The input

[Start of Attachment]

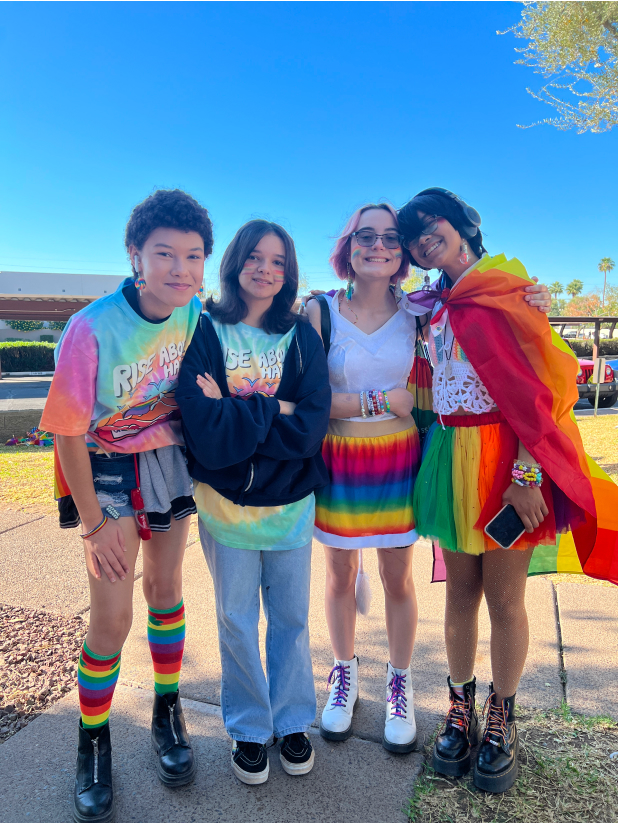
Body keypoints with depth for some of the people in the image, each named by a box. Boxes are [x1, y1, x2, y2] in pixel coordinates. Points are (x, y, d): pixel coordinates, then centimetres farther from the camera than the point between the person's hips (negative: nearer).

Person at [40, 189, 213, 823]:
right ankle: (93, 742, 25)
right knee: (111, 617, -1)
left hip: (172, 462, 4)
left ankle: (167, 712, 36)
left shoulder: (194, 314, -11)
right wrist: (94, 524, -11)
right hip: (109, 469, -3)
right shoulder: (92, 328, -24)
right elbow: (68, 432, -16)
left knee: (165, 587, 14)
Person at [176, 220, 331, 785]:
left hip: (291, 503, 2)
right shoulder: (204, 331, -8)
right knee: (237, 621, 15)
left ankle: (292, 722, 40)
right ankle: (249, 729, 38)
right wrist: (274, 409, -17)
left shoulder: (301, 336, -2)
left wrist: (235, 416, -19)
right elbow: (206, 432, -20)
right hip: (226, 502, -1)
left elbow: (312, 427, -15)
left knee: (291, 617, 16)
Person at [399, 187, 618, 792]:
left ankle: (501, 718, 27)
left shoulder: (503, 291, -6)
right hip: (449, 458, 5)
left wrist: (525, 475, -17)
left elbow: (533, 388, -12)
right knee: (460, 592, 13)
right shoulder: (434, 306, 13)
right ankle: (460, 708, 30)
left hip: (503, 457, -5)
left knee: (504, 599, 6)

[End of Attachment]

Locate the lines above that contain "wrist" and copy them.

right wrist: (94, 524, -11)
right wrist: (274, 409, -17)
left wrist: (235, 416, -19)
left wrist: (525, 475, -17)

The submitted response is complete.